EdgeBeam’s broadcast‑first model — branded by the company as “Enhanced GPS” or “eGPS” — is best understood simply as hybrid RTK with broadcast as the primary downlink. While this hybrid approach does require some additional hardware to receive the broadcast, pricing is already very competitive to cellular because these chips will be found in every television set in the country. Moreover, EdgeBeam already has products available for end users that want to leverage a hybrid network without having to do any development work.
Broadcast RTK: A New Network Layer at the Edge
Broadcast RTK uses ATSC 3.0 to distribute GNSS correction data over the last mile. This creates a new edge network layer that can support both GNSS and other data applications, including:
- High‑precision GNSS corrections
- Multicast distribution of positioning data
- Offloading of appropriate high‑volume traffic (e.g., video) from cellular networks
- Enterprise‑grade reliability for industrial and transportation systems
By shifting the heavy downlink load to broadcast, cellular networks are freed to handle uplink messaging and mobility support — a more efficient division of labor.
This hybrid architecture is not just about improving individual device accuracy. It enables something more powerful.
A New Generation of Shared Situational Truth
When many devices operate on the same centimeter‑accurate reference frame at the same time, a new capability emerges: Shared Situational Truth (also known as shared situational awareness).
This refers to a consistent, real‑time understanding of location and timing across a fleet, system, or environment. Hybrid RTK enables this by delivering synchronized, high‑precision PNT to large numbers of devices simultaneously. By offloading RTK delivery to a broadcast network, cellular and other communication networks can then be used to share a device’s position and other data with other local devices.
What is being shared?
- Precise location
- Precise timing
Who is sharing it?
- Vehicles
- Fleets
- Drones
- Industrial robots
- Infrastructure sensors
- Emergency services
- Insurance and logistics platforms
What does it enable?
Examples include:
- Safer ADAS/ADS through lane‑level awareness
- Collision avoidance for drones and autonomous systems
- Fleet optimization using precise, time‑aligned movement history
- Improved insurance models through reliable behavior measurement
- Faster accident resolution with time-synchronized location records
- Infrastructure‑to‑vehicle coordination for road hazards or construction zones
In transportation alone, EdgeBeam’s hybrid RTK solution could make entire traffic systems safer and more predictable — not just individual vehicles. And importantly, this can be done far more efficiently than via just a cellular-based solution.

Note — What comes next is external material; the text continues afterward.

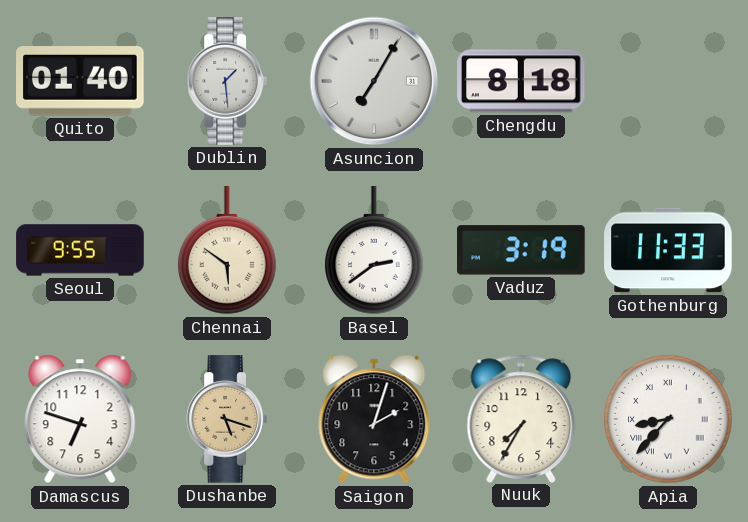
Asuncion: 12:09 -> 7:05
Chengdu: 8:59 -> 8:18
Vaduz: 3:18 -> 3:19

Conclusion: A Foundational Shift in PNT Delivery
The convergence of IoT growth, accuracy demands, and GNSS vulnerabilities is forcing a rethinking of how high‑precision positioning is delivered. Hybrid RTK — with broadcast as the primary downlink and cellular as a complementary path — offers a scalable, resilient, and cost‑effective solution.
For industries ranging from automotive to logistics to public safety, the shift from “nice‑to‑have” to “must‑have” high‑precision PNT is already underway. As hybrid RTK networks expand, the ability to deliver centimeter‑level accuracy at scale will unlock new applications, new efficiencies, and new expectations for how devices understand and interact with the world.
EdgeBeam Wireless is building this new correction layer — one designed for the billions of devices that will depend on precise, reliable positioning in the years ahead.